The song is fun, but roadkill isn't.  Roadkill is actually carkill, and carkill is only about a hundred years old.  (The phenomenon of trash buildup is about the same age; see the book Waste and Want: A Social History of Trash.)

I wrote Professor Roger M. Knutson in Michigan and asked him for a quote for the back of the sheet music.  Knutson is the author of Flattened Fauna: A Field Guide to Common Animals of Roads, Streets, and Highways.  It's an excellent book, packed with information about the phenomenon of roadkill, the animals affected, and statistics.  Did you know, for example, that swallows are the birds most frequently killed on highways?

Dr.

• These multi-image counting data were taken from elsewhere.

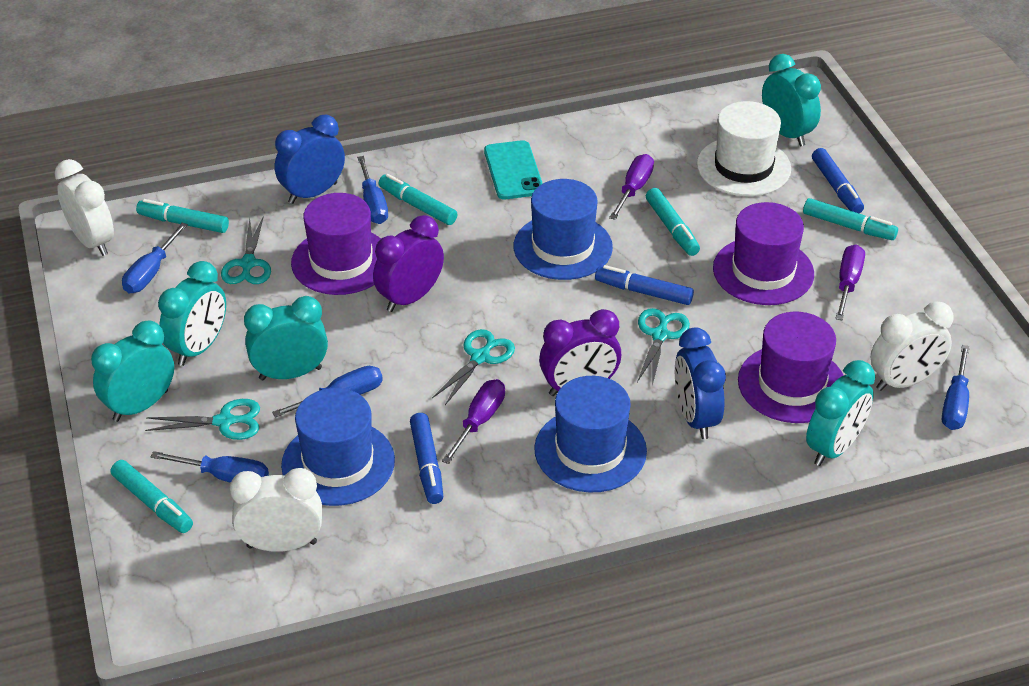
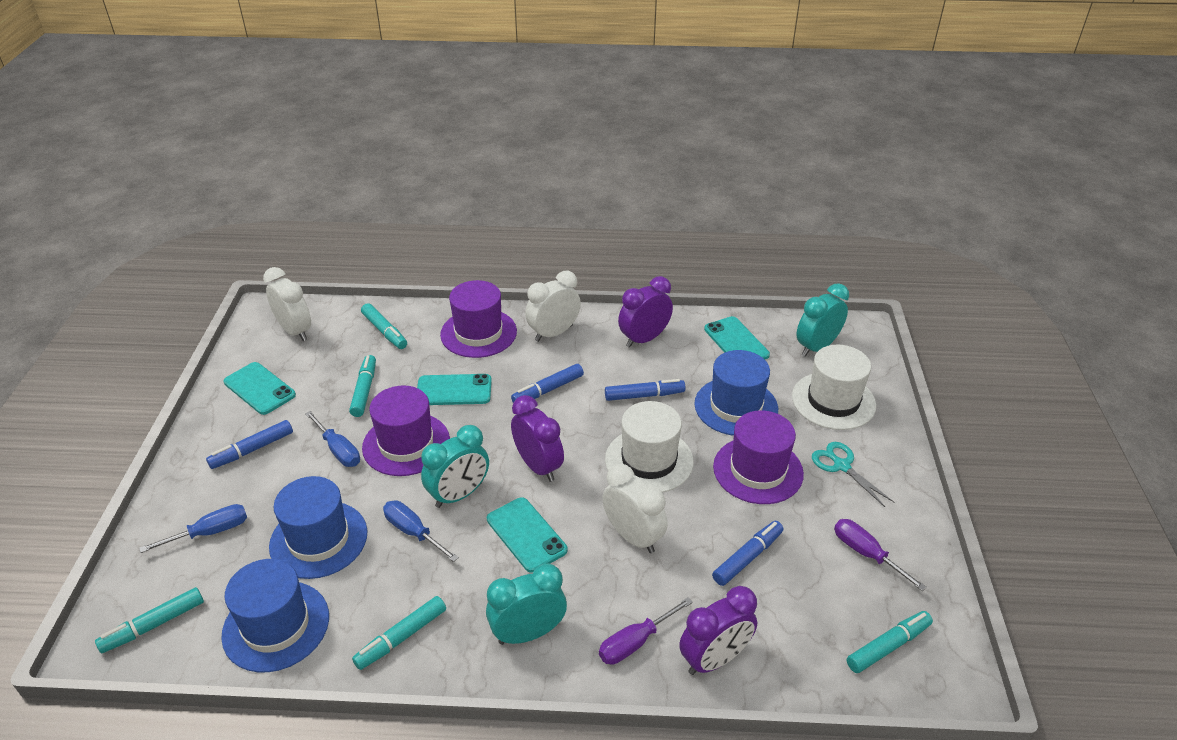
blue clock: 2 -> 0
blue marker: 3 -> 4
blue screwdriver: 5 -> 3
purple clock: 2 -> 3
purple screwdriver: 3 -> 2
turquoise clock: 5 -> 3
turquoise phone: 1 -> 4
turquoise scissors: 4 -> 1
white hat: 1 -> 2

Knutson wrote me:  "The book was written as an educational volume, and forty years as a teacher had taught me that humor is a good way of getting people's attention.  Unless you get their attention they are unlikely to learn much."  His book got my attention when I saw it.

Here's the quote he provided for the sheet music:  

"America's highways are probably the most forlorn animal habitat in the world.  The inhabitants don't move, don't eat and are barely two-dimensional.  Learning about them can only increase our desire to see fewer of them.  Drive with care."

Years ago, an organization called the Coalition Against Paving took the position that we had enough roads and didn't need any more.  It seemed a reasonable position.  Unfortunately, raccoons and opossums don't vote, and the CAP movement didn't catch on.  Americans don't like to put a cap on anything.


1 comment:

Robley H said...

Two days in a row now, I have seen a solid black cat foraging in the median at about mile 99 on I-24. I wonder if the cat is simply living there. I for sure don't want to see her as roadkill one morning.